Janos
Janos

Reputation: 720

operator new doesn't return 0 when running out of memory

I found this interesting exercise in Bruce Eckel's Thinking in C++, 2nd ed., Vol.1 in Chapter 13:

/*13. Modify NoMemory.cpp so that it contains an array of int
and so that it actually allocates memory instead of
throwing bad_alloc. In main( ), set up a while loop like
the one in NewHandler.cpp to run out of memory and
see what happens if your operator new does not test to
see if the memory is successfully allocated. Then add the
check to your operator new and throw bad_alloc*/

#include <iostream>
#include <cstdlib>
#include <new> // bad_alloc definition
using namespace std;

int count = 0;


class NoMemory {
  int array[100000];
public:
  void* operator new(size_t sz) throw(bad_alloc)
  {
    void* p = ::new char[sz];
    if(!p)
    {
      throw bad_alloc(); // "Out of memory"
    }
    return p;
  }
};


int main() {

  try {
    while(1) {
      count++;
      new NoMemory();
    }
  }
  catch(bad_alloc)
  {
    cout << "memory exhausted after " << count << " allocations!" << endl;
    cout << "Out of memory exception" << endl;
    exit(1);
  }
}

My question is: why does this code does not throw the bad_alloc, when ran completely out of memory (as per the Task Manager's resource monitor on Win7)? I assume the global ::new char[sz] never returns with 0, even if the memory is full. But why? It even turns the Win7 OS into a numb, non-responding state once ran out of memory, still is does keep on trying to allocate new space.

(One interesting addition: I tryed it on Ubuntu too: the bad_alloc is not thrown either, still this OS does not goes frozen but this dangerous process gets killed before by the OS - smart isn't it?)

Upvotes: 3

Views: 1687

Answers (2)

Janos
Janos

Reputation: 720

I've found my error: I called new wrong: new NoMemory(); The correct way to do is new NoMemory; (without the parentheses)

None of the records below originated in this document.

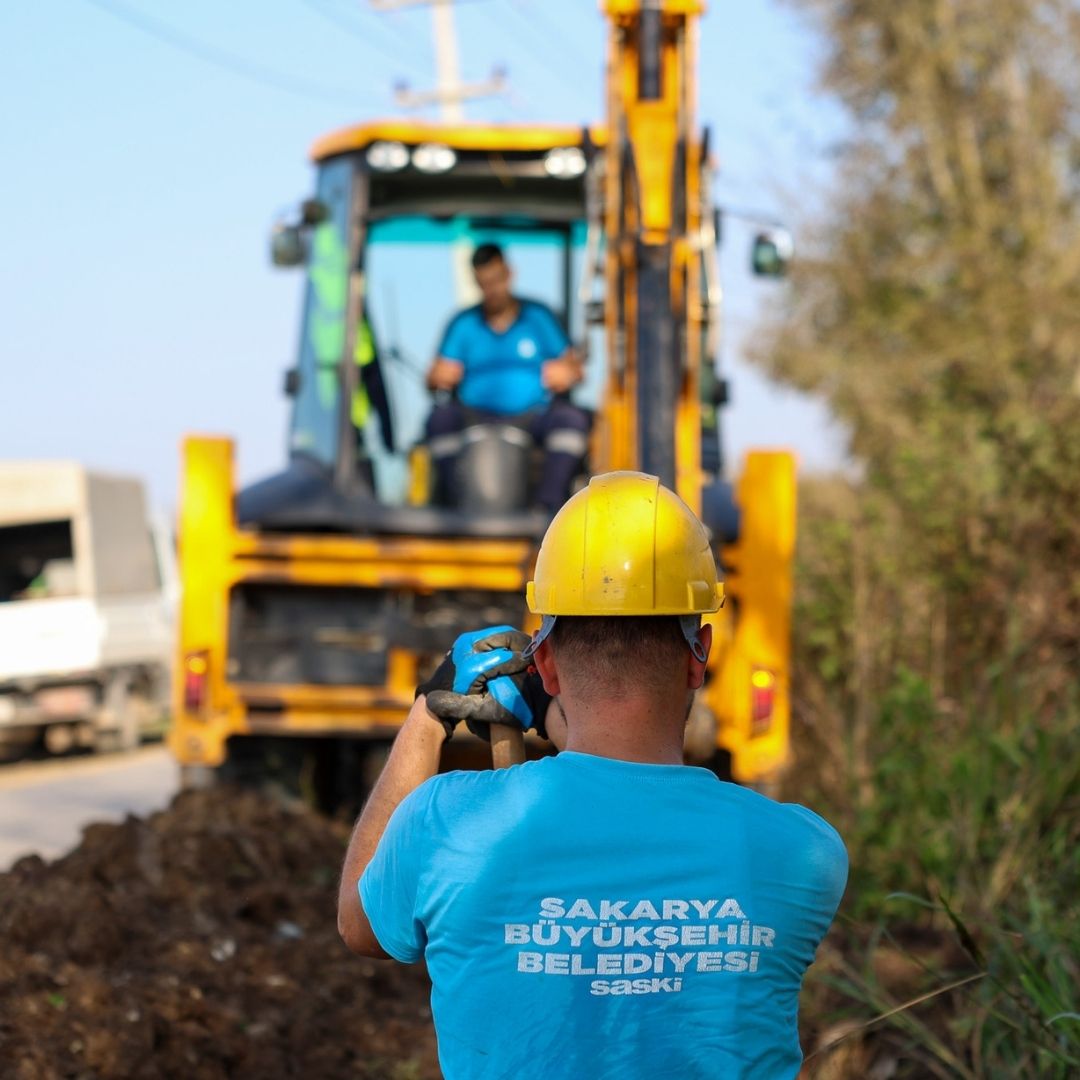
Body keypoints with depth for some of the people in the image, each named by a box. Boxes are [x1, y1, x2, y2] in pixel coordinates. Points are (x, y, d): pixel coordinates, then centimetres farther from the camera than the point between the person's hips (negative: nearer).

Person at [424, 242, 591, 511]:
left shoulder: (539, 316, 14)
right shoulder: (463, 324, 16)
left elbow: (573, 367, 10)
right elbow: (436, 377, 8)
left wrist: (566, 373, -15)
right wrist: (440, 378, -17)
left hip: (533, 418, 0)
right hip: (477, 417, 0)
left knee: (572, 418, -31)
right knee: (441, 417, -31)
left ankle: (549, 503, -38)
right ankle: (452, 504, -31)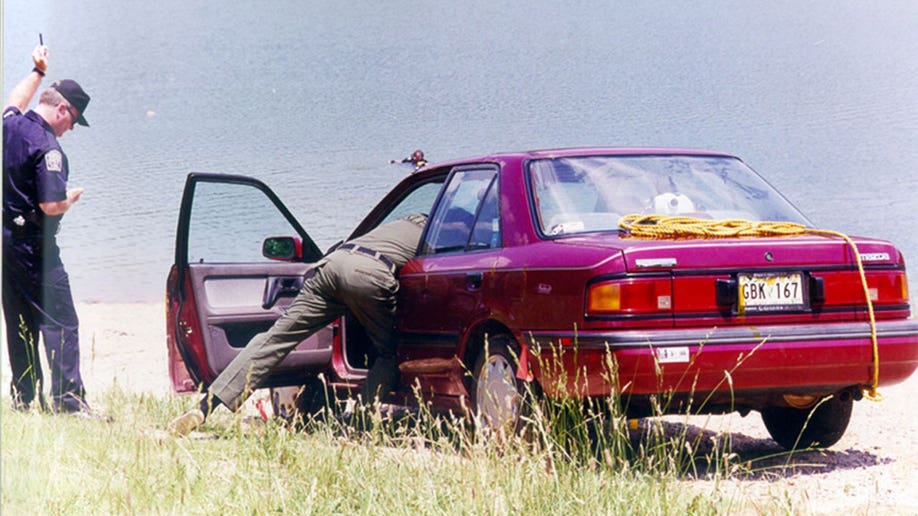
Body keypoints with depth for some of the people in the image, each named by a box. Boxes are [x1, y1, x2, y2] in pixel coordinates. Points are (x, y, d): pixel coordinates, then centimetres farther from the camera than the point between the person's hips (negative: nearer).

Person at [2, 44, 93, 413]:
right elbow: (51, 206, -25)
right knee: (60, 323, -8)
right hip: (34, 248, -9)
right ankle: (68, 400, -13)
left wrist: (38, 72, 44)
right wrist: (71, 198, -3)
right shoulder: (46, 147, -20)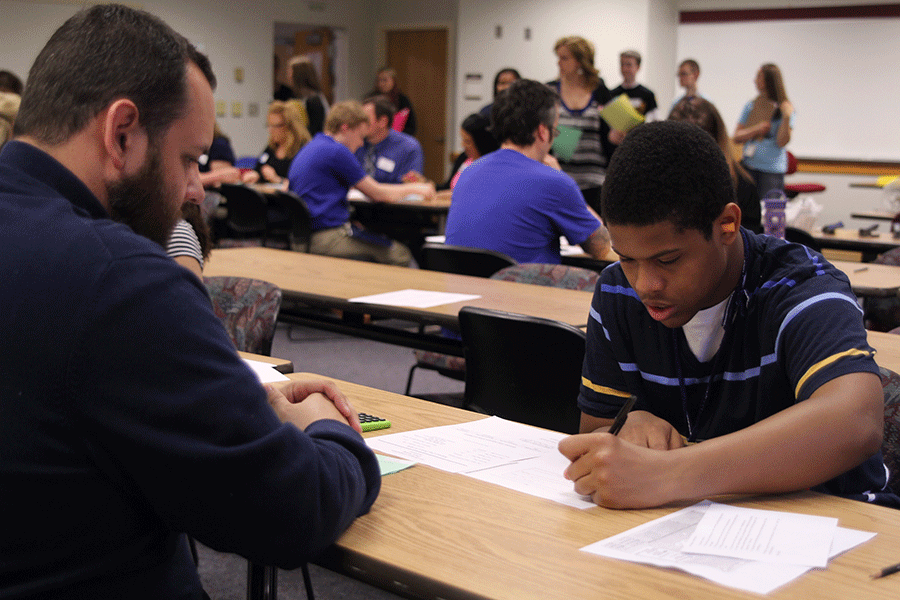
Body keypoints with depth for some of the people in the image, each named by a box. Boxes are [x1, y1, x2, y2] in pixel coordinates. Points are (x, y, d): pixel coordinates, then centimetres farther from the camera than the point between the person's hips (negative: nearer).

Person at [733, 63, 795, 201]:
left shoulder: (783, 108, -4)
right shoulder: (751, 106, 10)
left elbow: (782, 142, -12)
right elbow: (736, 137, 6)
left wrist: (787, 117, -22)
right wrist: (756, 130, -9)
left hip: (772, 170, -4)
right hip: (749, 167, 4)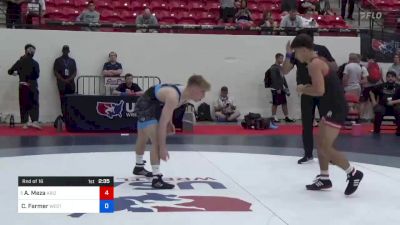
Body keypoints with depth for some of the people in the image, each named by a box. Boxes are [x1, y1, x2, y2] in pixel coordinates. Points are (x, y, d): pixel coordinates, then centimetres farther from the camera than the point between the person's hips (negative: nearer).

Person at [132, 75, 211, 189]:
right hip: (145, 105, -10)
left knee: (143, 138, 29)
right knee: (157, 142, -22)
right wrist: (163, 148, -36)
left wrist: (169, 123, 6)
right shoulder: (173, 96, -37)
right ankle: (157, 178, -21)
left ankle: (139, 167, 48)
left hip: (156, 106, 10)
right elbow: (162, 123, -38)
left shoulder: (184, 95, -10)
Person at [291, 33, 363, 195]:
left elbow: (319, 91, -26)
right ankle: (324, 179, 23)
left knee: (325, 148, -9)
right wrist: (306, 88, 11)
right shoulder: (318, 61, 14)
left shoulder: (314, 64, -17)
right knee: (321, 144, 15)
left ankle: (353, 174, 2)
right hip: (332, 107, 11)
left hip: (336, 109, -11)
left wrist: (303, 89, -10)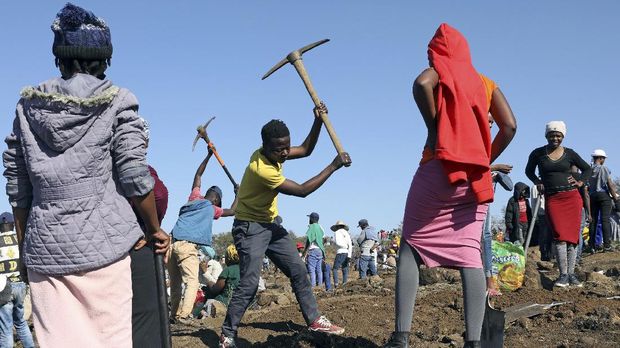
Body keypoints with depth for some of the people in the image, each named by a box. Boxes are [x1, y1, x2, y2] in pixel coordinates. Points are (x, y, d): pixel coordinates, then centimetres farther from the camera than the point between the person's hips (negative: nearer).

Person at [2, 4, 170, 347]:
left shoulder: (29, 106, 10)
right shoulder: (116, 102, 0)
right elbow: (134, 177, -6)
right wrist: (155, 230, 8)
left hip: (44, 245, 3)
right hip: (103, 242, -3)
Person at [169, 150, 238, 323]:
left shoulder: (194, 198, 20)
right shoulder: (212, 209, 9)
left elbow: (198, 175, 32)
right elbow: (232, 211, 26)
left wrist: (209, 155, 37)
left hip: (173, 242, 6)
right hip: (187, 245, -6)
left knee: (175, 282, 11)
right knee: (192, 281, -5)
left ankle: (175, 313, 10)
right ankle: (183, 314, -19)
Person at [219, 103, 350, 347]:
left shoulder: (273, 152, -3)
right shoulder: (260, 168, -29)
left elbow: (306, 150, 9)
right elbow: (302, 191, -26)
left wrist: (318, 121, -7)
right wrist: (333, 166, -24)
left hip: (269, 225, 9)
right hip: (249, 228, -9)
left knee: (298, 270, 8)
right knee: (249, 282, -16)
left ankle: (314, 320, 16)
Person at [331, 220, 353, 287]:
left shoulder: (337, 232, 1)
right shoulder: (347, 233, 15)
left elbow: (337, 243, -14)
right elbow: (350, 245, 5)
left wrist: (345, 246, 1)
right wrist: (349, 256, 0)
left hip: (340, 252, -5)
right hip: (347, 253, 5)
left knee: (335, 269, 0)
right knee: (345, 270, 9)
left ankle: (336, 283, -13)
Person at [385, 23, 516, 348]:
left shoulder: (440, 70, 10)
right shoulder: (486, 83, 20)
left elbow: (422, 83, -16)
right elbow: (510, 126, 7)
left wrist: (432, 127, -6)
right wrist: (486, 160, 14)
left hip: (440, 169, -4)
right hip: (476, 177, 4)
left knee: (411, 245, 3)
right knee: (469, 252, 0)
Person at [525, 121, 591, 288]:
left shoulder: (569, 153, 7)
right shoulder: (538, 153, 4)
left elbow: (587, 169, 20)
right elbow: (529, 171, 21)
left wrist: (580, 182, 5)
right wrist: (538, 182, 6)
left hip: (572, 197, 2)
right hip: (552, 199, -2)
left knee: (572, 236, -1)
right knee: (560, 235, -14)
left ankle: (571, 273, 5)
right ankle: (563, 274, -13)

Now it works like a charm, like this:

#include <iostream>
#include <cstdlib>
#include <new> // bad_alloc definition
using namespace std;

int count = 0;

class NoMemory {
  int array[100000];
public:

  void* operator new(size_t sz) throw(bad_alloc)
  { 
    void* p = ::new(std::nothrow) char[sz];
    if(0 != p)
      return p;
    throw bad_alloc();
  }
};


int main() {
  try {
    while(1) {
      count++;
      new NoMemory;
    }
  }
  catch(bad_alloc)
  {
    cout << "memory exhausted after " << count << " allocations!" << endl;
    cout << "Out of memory exception" << endl;
    exit(1);
  }
}

Upvotes: 1

VP.
VP.

Reputation: 16755

Your implementation of operator new is incorrect.

void* operator new(size_t sz) throw(bad_alloc)
{
  void* p = ::new char[sz];
  if(!p)
  {
    throw bad_alloc(); // "Out of memory"
  }
  return p;
}

::new already throws std::bad_alloc and you don't need to check return value of p pointer.

If you look g++'s libstdc++ source, they compare pointer to null after malloc, so you should do that too in order to simulate this:

_GLIBCXX_WEAK_DEFINITION void *
operator new (std::size_t sz) _GLIBCXX_THROW (std::bad_alloc)
{
  void *p;

  /* malloc (0) is unpredictable; avoid it.  */
  if (sz == 0)
    sz = 1;

  while (__builtin_expect ((p = malloc (sz)) == 0, false))
    {
      new_handler handler = std::get_new_handler ();
      if (! handler)
        _GLIBCXX_THROW_OR_ABORT(bad_alloc());
      handler ();
    }

  return p;
}

So it does not return 0 but throws an exception. The reason why don't you get it on linux I believe is that the process is always killed by the kernel (OOM-Killer) in such cases.

As @MarcGlisse pointed you may want to use nothrow (noexcept) version of new:

_GLIBCXX_WEAK_DEFINITION void *
operator new (std::size_t sz, const std::nothrow_t&) GLIBCXX_USE_NOEXCEPT
{
  void *p;

  /* malloc (0) is unpredictable; avoid it.  */
  if (sz == 0)
    sz = 1;

  while (__builtin_expect ((p = malloc (sz)) == 0, false))
    {
      new_handler handler = std::get_new_handler ();
      if (! handler)
        return 0;
      __try
        {
          handler ();
        }
      __catch(const bad_alloc&)
        {
          return 0;
        }
    }

  return p;
}

As you see it will return 0 if allocation fails and it will catch all exceptions that can be raised by new_handler. Default new_handler throws std::bad_alloc. But even in this case I think OOM-Killer will kill your application before you get something. If your question is more about why is it killed? then I recommend you to read about OOM killer policy.